**TASK OBJECTIVE:** Everything from the line that has "2016, Manufacture of beverages: 17000 -> 6000" to the last line of the listing must be repeated exactly, and nothing more; omit the pictures.
%%
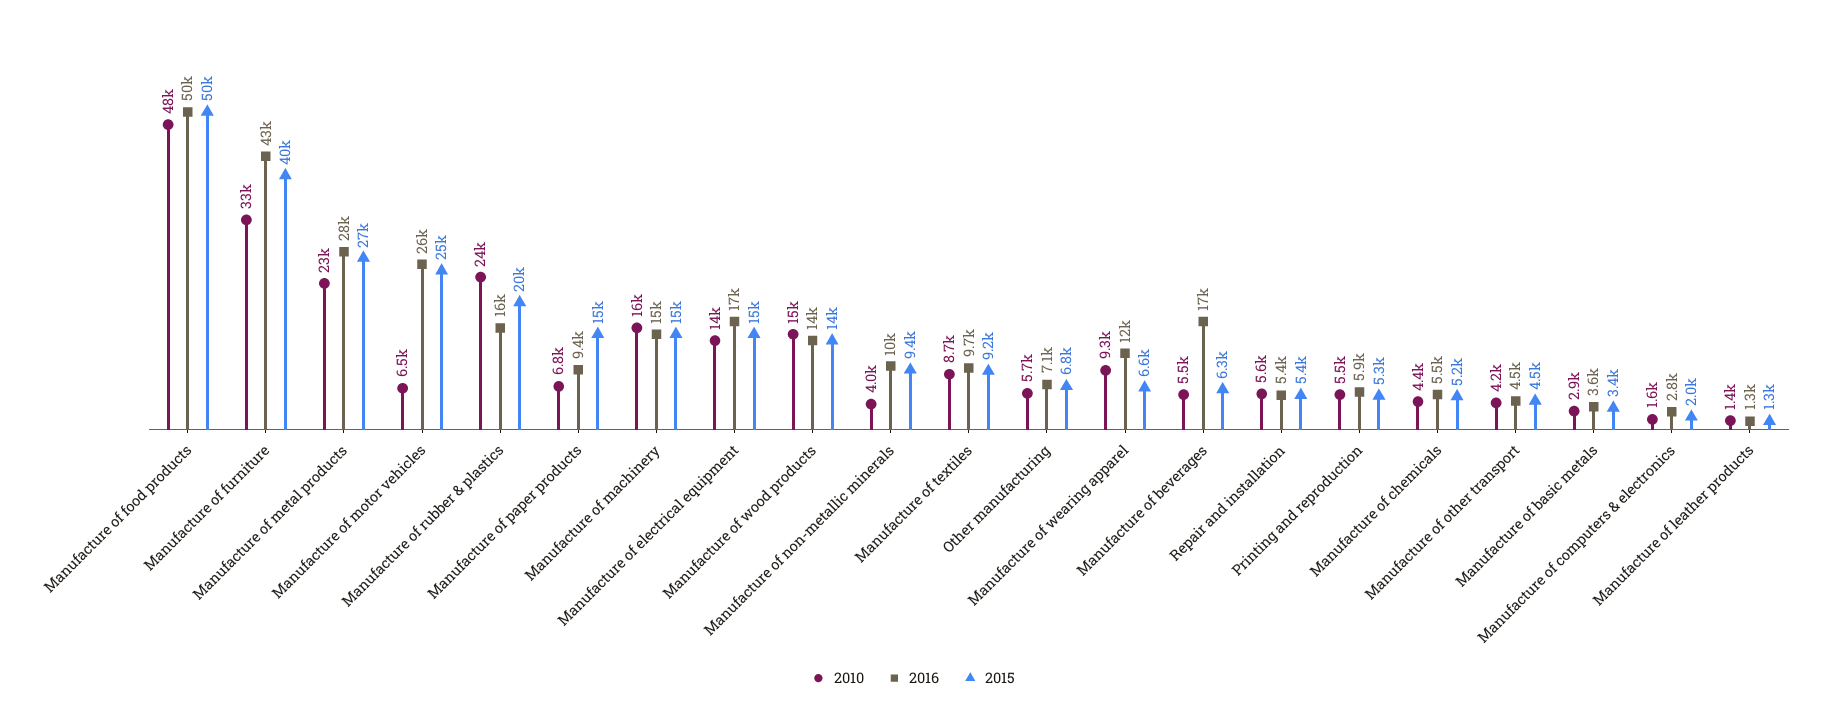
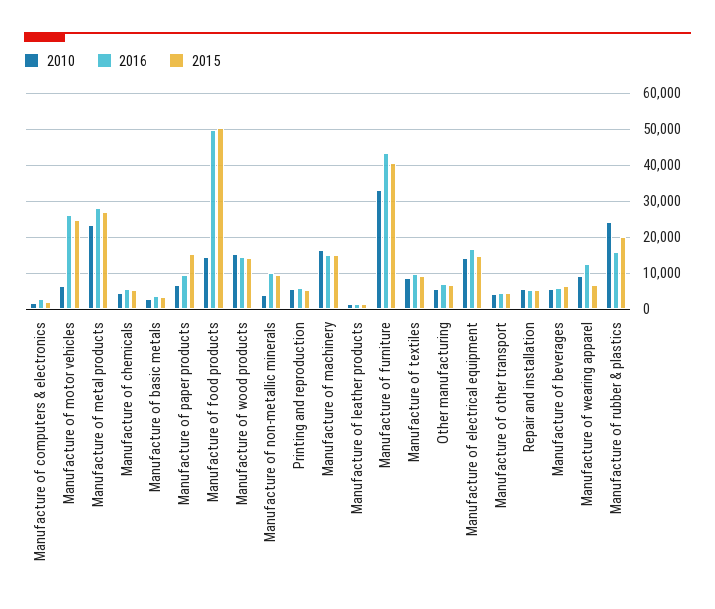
2010, Manufacture of food products: 48000 -> 14000
2016, Manufacture of beverages: 17000 -> 6000

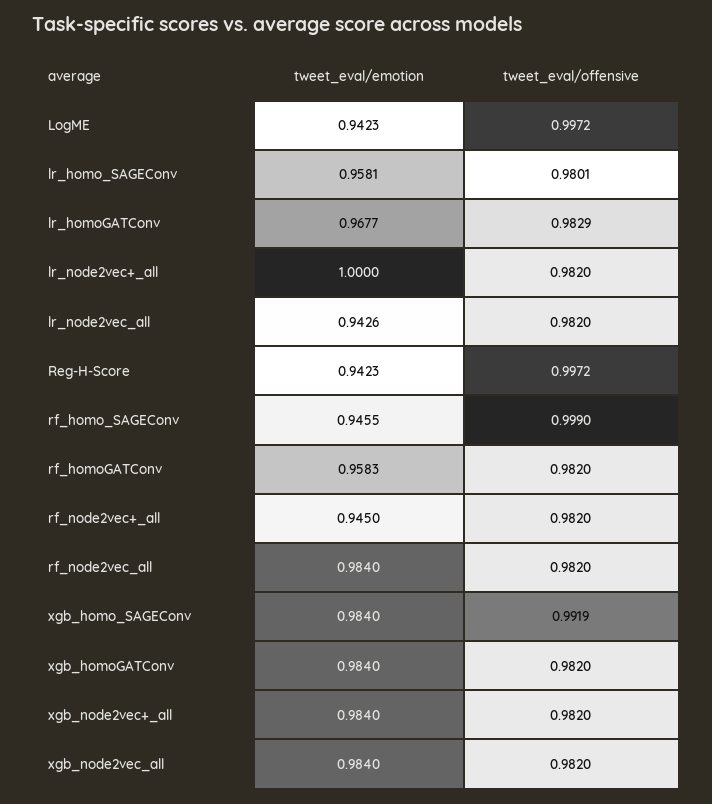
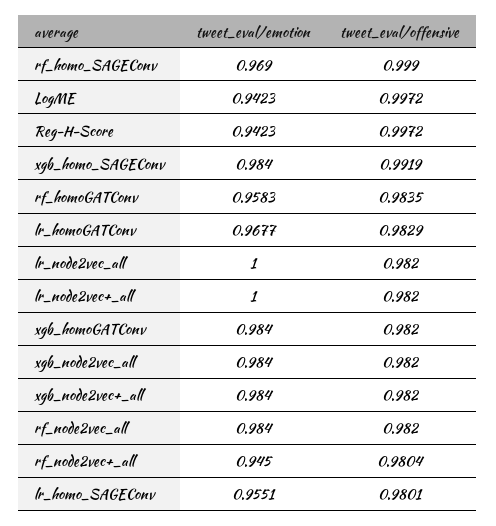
tweet_eval/emotion, lr_homo_SAGEConv: 0.9581 -> 0.9551
tweet_eval/emotion, lr_node2vec_all: 0.9426 -> 1
tweet_eval/emotion, rf_homo_SAGEConv: 0.9455 -> 0.969
tweet_eval/offensive, rf_homoGATConv: 0.982 -> 0.9835
tweet_eval/offensive, rf_node2vec+_all: 0.982 -> 0.9804

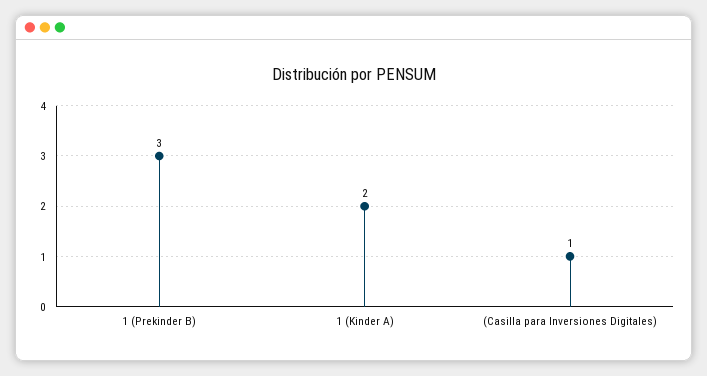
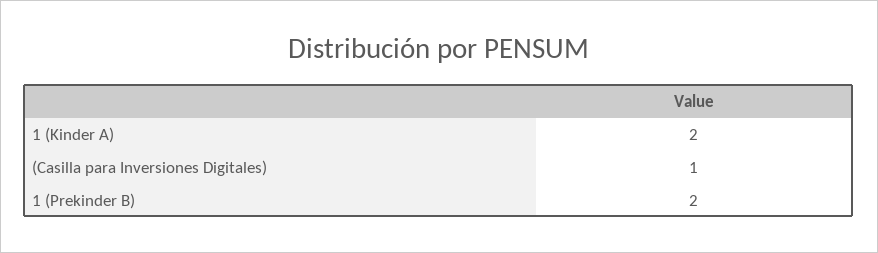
1 (Prekinder B): 3 -> 2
%%
**ANSWER BOX:**
2016, Manufacture of beverages: 17000 -> 6000

tweet_eval/emotion, lr_homo_SAGEConv: 0.9581 -> 0.9551
tweet_eval/emotion, lr_node2vec_all: 0.9426 -> 1
tweet_eval/emotion, rf_homo_SAGEConv: 0.9455 -> 0.969
tweet_eval/offensive, rf_homoGATConv: 0.982 -> 0.9835
tweet_eval/offensive, rf_node2vec+_all: 0.982 -> 0.9804

1 (Prekinder B): 3 -> 2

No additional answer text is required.